04 juin 2009

Compte rendu d'ouvrages

Juifs et Polonais. 1939-2008

La Fin de l’innocence. La Pologne face à son passé juif

Par Catherine Coquio, pour La Quinzaine littéraire, deuxième numéro d'avril 2009.




Au moment où paraît une très belle enquête de Jean-Yves Potel, La Fin de l’innocence. La Pologne face à son passé juif, paraît aussi un imposant collectif de chercheurs, Juifs et Polonais 1939-2008, dirigé par Jean-Charles Szurek et Annette Wieviorka. Tout aussi précieux, ce fort volume complète idéalement l’autre, sur un mode plus universitaire. Le premier, écrit à la manière d’un récit personnel, fait état de quatre ans d’investigation sur un phénomène que le collectif, lui, replace dans une histoire longue et éclaire à la loupe point par point : le retour de mémoire, chez les Polonais, sur la présence juive et son effacement. La Pologne est le pays d’Europe où s’est effectué pour une grande part le génocide nazi, sur fond d’un antisémitisme national qui a souvent aggravé les choses et empoisonné les mémoires. Mais c’est aussi le seul pays de l’aire post-communiste à avoir ouvert un si vif et vrai débat sur sa position de témoin aveugle, indifférent ou terrifié, et parfois compromis dans le crime.

Au cœur de ces deux livres on trouve le thème de « l’obsession de l’innocence » (J. Tokarska-Bakir) qui cache le « tabou » de la haine et de l’inavouable spoliation des Juifs. Cette hantise liée au thème du pays martyr, et à sa modulation antifasciste, a longtemps plombé ou troué la mémoire du « pays témoin » (J.C. Szurek). Le mythe de l’innocence fait l’objet aujourd’hui d’un très actif processus de deuil. Depuis l’ouverture des archives, et plus que jamais depuis la fin des années 90, l’intelligentsia sur ce sujet fait l’effet d’une ruche, et elle est relayée par une partie importante de la société polonaise.. Ce mouvement est encouragé par les autorités, comme en témoigne l’aménagement des camps en lieux de mémoire; l’Institut de la Mémoire Nationale, créé en 1998 dans un esprit anticommuniste, a lui-même fini par se saisir de la question.

******************************

§ EXERCICE 1
Relevez toutes les expressions que le compte rendu ci-dessus met entre guillemets (« »).

******************************

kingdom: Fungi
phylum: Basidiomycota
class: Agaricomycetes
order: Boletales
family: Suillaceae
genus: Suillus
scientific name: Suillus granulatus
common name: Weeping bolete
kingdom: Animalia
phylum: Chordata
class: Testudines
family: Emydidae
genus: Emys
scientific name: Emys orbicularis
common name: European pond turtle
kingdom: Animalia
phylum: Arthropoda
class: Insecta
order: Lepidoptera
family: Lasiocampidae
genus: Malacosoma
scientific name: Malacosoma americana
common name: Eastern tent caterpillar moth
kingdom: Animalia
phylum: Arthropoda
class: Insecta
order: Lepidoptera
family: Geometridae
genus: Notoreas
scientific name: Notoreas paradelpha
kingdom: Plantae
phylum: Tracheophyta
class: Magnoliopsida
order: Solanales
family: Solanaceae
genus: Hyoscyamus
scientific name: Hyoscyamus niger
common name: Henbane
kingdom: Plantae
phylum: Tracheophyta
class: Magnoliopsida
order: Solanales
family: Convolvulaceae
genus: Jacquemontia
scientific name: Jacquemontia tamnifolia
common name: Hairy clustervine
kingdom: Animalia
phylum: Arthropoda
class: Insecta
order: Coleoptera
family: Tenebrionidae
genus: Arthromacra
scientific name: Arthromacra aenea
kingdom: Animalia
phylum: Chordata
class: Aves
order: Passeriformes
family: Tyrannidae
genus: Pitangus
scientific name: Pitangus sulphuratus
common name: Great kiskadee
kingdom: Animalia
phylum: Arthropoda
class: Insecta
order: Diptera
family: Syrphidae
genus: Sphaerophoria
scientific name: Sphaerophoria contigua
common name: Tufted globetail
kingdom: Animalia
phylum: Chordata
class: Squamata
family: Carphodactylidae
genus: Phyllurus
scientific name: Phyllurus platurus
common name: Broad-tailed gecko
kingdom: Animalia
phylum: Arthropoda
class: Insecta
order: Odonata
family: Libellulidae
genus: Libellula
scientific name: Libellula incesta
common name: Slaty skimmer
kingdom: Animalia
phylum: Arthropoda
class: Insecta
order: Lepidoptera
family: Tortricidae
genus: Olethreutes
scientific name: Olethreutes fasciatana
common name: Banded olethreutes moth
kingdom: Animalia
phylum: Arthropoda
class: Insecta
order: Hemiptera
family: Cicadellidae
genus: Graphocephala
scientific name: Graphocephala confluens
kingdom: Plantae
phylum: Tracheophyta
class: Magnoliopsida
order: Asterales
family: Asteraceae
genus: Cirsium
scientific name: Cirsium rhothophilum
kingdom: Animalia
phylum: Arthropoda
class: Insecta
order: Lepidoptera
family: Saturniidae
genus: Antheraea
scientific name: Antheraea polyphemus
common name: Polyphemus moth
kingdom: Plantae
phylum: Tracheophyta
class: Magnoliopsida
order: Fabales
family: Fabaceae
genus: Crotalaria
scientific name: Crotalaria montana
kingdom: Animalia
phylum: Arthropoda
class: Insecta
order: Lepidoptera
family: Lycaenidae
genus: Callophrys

******************************

§ EXERCICE 2
Mettez à jour les enregistrements, du début jusqu'à la ligne qui contient « scientific name: Hyoscyamus niger », celle-ci comprise : remplacez « phylum » par « embranchement » et laissez tout le reste tel quel. Ne donnez que ces lignes.

§ CORRIGÉ 1
« l'obsession de l'innocence »
« tabou »
« pays témoin »

§ CORRIGÉ 2
kingdom: Fungi
embranchement: Basidiomycota
class: Agaricomycetes
order: Boletales
family: Suillaceae
genus: Suillus
scientific name: Suillus granulatus
common name: Weeping bolete
kingdom: Animalia
embranchement: Chordata
class: Testudines
family: Emydidae
genus: Emys
scientific name: Emys orbicularis
common name: European pond turtle
kingdom: Animalia
embranchement: Arthropoda
class: Insecta
order: Lepidoptera
family: Lasiocampidae
genus: Malacosoma
scientific name: Malacosoma americana
common name: Eastern tent caterpillar moth
kingdom: Animalia
embranchement: Arthropoda
class: Insecta
order: Lepidoptera
family: Geometridae
genus: Notoreas
scientific name: Notoreas paradelpha
kingdom: Plantae
embranchement: Tracheophyta
class: Magnoliopsida
order: Solanales
family: Solanaceae
genus: Hyoscyamus
scientific name: Hyoscyamus niger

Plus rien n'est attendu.